By Philip Boroff and Ryan J. Donmoyer
Sept. 24 (Bloomberg) -- The Starr Foundation had a vision of spending millions of dollars trying to spruce up New York City public school gym classes and improve math and science education.
With the past year's 93 percent plunge in American International Group Inc. shares -- what Starr calls its ``currency'' -- those proposals are on hold.
The 16th-largest U.S. foundation has been forced to reduce outlays and defer or cancel new initiatives.
Yet if not for well-timed trades by the New York foundation, which is run by AIG insiders including former Chairman and Chief Executive Officer Maurice ``Hank'' Greenberg, cutbacks would be worse.
The foundation sold about 30 million shares of AIG between January 2006 and May 2008, or about two-thirds of its holdings. The stock sales, disclosed in regulatory filings and on the foundation's tax forms, locked in gains when AIG traded between about $40 and $73 a share, months before some investors realized how badly the insurer would be hit by the credit crunch.
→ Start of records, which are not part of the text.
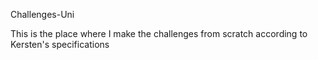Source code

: Challenges-Uni

This is the place where I make the challenges from scratch according to Kersten's specifications
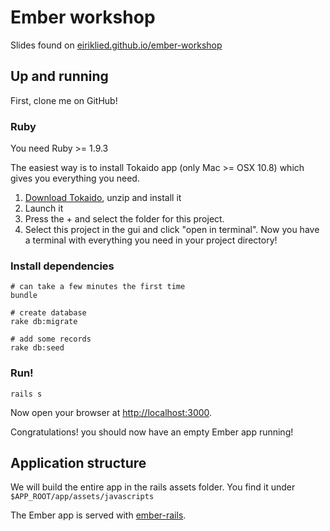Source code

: # Ember workshop

Slides found on [eiriklied.github.io/ember-workshop](http://eiriklied.github.io/ember-workshop)

## Up and running

First, clone me on GitHub!

### Ruby

You need Ruby >= 1.9.3

The easiest way is to install Tokaido app (only Mac >= OSX 10.8) which gives you everything you need. 

1. [Download Tokaido](https://github.com/tokaido/tokaidoapp/releases/download/v0.5-pre1/Tokaido.zip), unzip and install it
2. Launch it
3. Press the + and select the folder for this project. 
4. Select this project in the gui and click "open in terminal". Now you have a terminal with everything you need in your project directory!

### Install dependencies
    
    # can take a few minutes the first time
    bundle

    # create database
    rake db:migrate

    # add some records
    rake db:seed


### Run!

    rails s

Now open your browser at [http://localhost:3000](http://localhost:3000).

Congratulations! you should now have an empty Ember app running!

## Application structure

We will build the entire app in the rails assets folder. You find it under `$APP_ROOT/app/assets/javascripts`

The Ember app is served with [ember-rails](https://github.com/emberjs/ember-rails).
AIG shares yesterday rose 28 cents to $5, after the federal government took control as a condition of providing an $85 billion bridge loan to keep the company operating.
``It was a board decision to diversify,'' said Florence Davis, who was vice president and general counsel of AIG for four years before becoming foundation president in 1999. ``It became clear that it wasn't the company it once was.''
Nonetheless, ``You will see smaller grants from us,'' said Davis, 53. ``We have to rethink some of our initiatives. This will postpone them if it doesn't derail them entirely.''
$209 Million in Grants
Last week, nonprofit leaders fretted about the future of the Lehman Brothers Foundation, which distributed $12.2 million in 2006. The New York-based Starr Foundation gave away 17 times as much that year, $209 million.
Created in 1955 by Cornelius Vander Starr, founder of a forerunner company of AIG, Starr is the 16th-largest foundation in the U.S., based on its assets of $3.3 billion at the end of 2006.
The foundation focuses on education, health care and social services, and about half of its money is donated locally. Recipients range from elite universities such as Juilliard School and Johns Hopkins University to Literacy Inc., to fund a teen tutor reading program, and Partnership for After School Education, which coordinates agencies that run after-school programs. Both are based in New York.
Each year, Starr also hands out millions of dollars in scholarships to U.S. and foreign high-school and college students.
Hold Forever
C.V. Starr required in his will that the charity hold onto its AIG shares, which totaled 39.1 million worth about $2.8 billion at year-end 2006, as long as possible. The balance was in stakes in other public companies and private equity and hedge funds, according to its tax return.
``Mr. Starr asked us not to sell the stock if we didn't have to,'' Davis said. Yet by the time the federal government took control of the company last week, as a condition for providing the bridge loan, ``we had substantially reduced our exposure. We've got broad exposure nationally and internationally.''
As of May 7, it held 15.5 million shares, according to a lawsuit that the foundation filed against AIG and its then-chief executive, Martin Sullivan. (The suit alleged that Sullivan misrepresented billions of dollars of losses in its portfolio of credit-default swaps, which are contracts to cover losses when banks and bondholders default on debts.)
Davis, who earned $537,718 in salary and benefits in 2006, declined to disclose the foundation's value today. AIG shares closed on May 7 at $45.09, down $58 from their peak of $103.68 on Dec. 8, 2000. That means the value of the 15.5 million shares fell by at least $900 million from their peak.
`Bearish' on Contributions
Davis said the foundation will fulfill every commitment, and ``we're hardly going out of business.'' Still, new proposals are on hold.
``This has been very painful and very sad,'' she said. ``I'm very bearish on contributions right now. The markets have been globally down. I don't think anyone has escaped.''
Davis said she generally didn't talk to the press until recently.
``It wasn't Mr. Starr's style,'' she said. ``Everyone on the board has the philosophy that the philanthropy should be quiet.''
Why the change?
``I was getting too many panicky phone calls,'' she said.